[Detalhes da tarefa] Atualize o texto sobre os cartórios: reproduza-o começando em "Há pouco mais" e seguindo até "de sua situação.", com "sem concurso" no lugar de "não concursados".

[Trecho do documento]
==================================================

Em nova decisão, que pode ser definitiva,
para regularizar a situação dos cartórios em operação no País e moralizar
esses serviços, o Conselho Nacional de Justiça (CNJ) declarou vagas as
titularidades de 5.561 cartórios e, cumprindo o que estabelece a
Constituição, determinou que essas vagas sejam preenchidas por concurso
público a ser realizado pelos Tribunais de Justiça (TJs) estaduais no
prazo de seis meses.
A exigência do preenchimento de cargos de titulares de cartórios ? de
registro civil, de registro de imóveis, de notas e de protesto ? por
concurso público de provas e títulos realizado pelos Tribunais de Justiça
foi estabelecida pela Constituição de 1988, mas a medida só foi
regulamentada em 1994. Nesse intervalo, muitos cartórios foram assumidos
por titulares não concursados. Com a regulamentação da exigência
constitucional, titulares nessa situação recorreram à Justiça invocando o
direito adquirido para permanecer no cargo.
Há pouco mais de um ano, o CNJ determinou a remoção dos titulares de
cartórios que não passaram por concurso público. Na época, o CNJ estimava
em 5 mil o número de cartórios com titulares não concursados. A
Corregedoria do CNJ constatou a existência de um número maior de casos
irregulares. Em janeiro, o CNJ declarou vagos os cargos de titular de
7.828 cartórios, o que correspondia a quase metade dos 14.964 existentes
no País. O número foi reduzido para pouco mais de um terço do total, pois
cartórios inscritos na lista anterior foram excluídos por decisão judicial
ou por comprovação da regularidade de sua situação.
A Corregedoria do CNJ constatou que muitos cartórios eram providos por um
sistema que chamou de "permuta entre familiares". Por esse esquema, o
filho ou outro parente de um titular prestava concurso para uma repartição
do interior do Estado, tomava posse, pedia transferência para o cartório
do titular não concursado e lá assumia como novo titular. Com isso,
famílias se perpetuavam no domínio de um cartório rentável, numa conduta
que o CNJ considerou "afrontosa aos princípios da igualdade e da
impessoalidade, que devem ser observados no serviço público".

==================================================

[Dados de origem]
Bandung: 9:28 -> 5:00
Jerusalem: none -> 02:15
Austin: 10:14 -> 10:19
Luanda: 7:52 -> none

==================================================

[Resposta da tarefa]
Há pouco mais de um ano, o CNJ determinou a remoção dos titulares de
cartórios que não passaram por concurso público. Na época, o CNJ estimava
em 5 mil o número de cartórios com titulares sem concurso. A
Corregedoria do CNJ constatou a existência de um número maior de casos
irregulares. Em janeiro, o CNJ declarou vagos os cargos de titular de
7.828 cartórios, o que correspondia a quase metade dos 14.964 existentes
no País. O número foi reduzido para pouco mais de um terço do total, pois
cartórios inscritos na lista anterior foram excluídos por decisão judicial
ou por comprovação da regularidade de sua situação.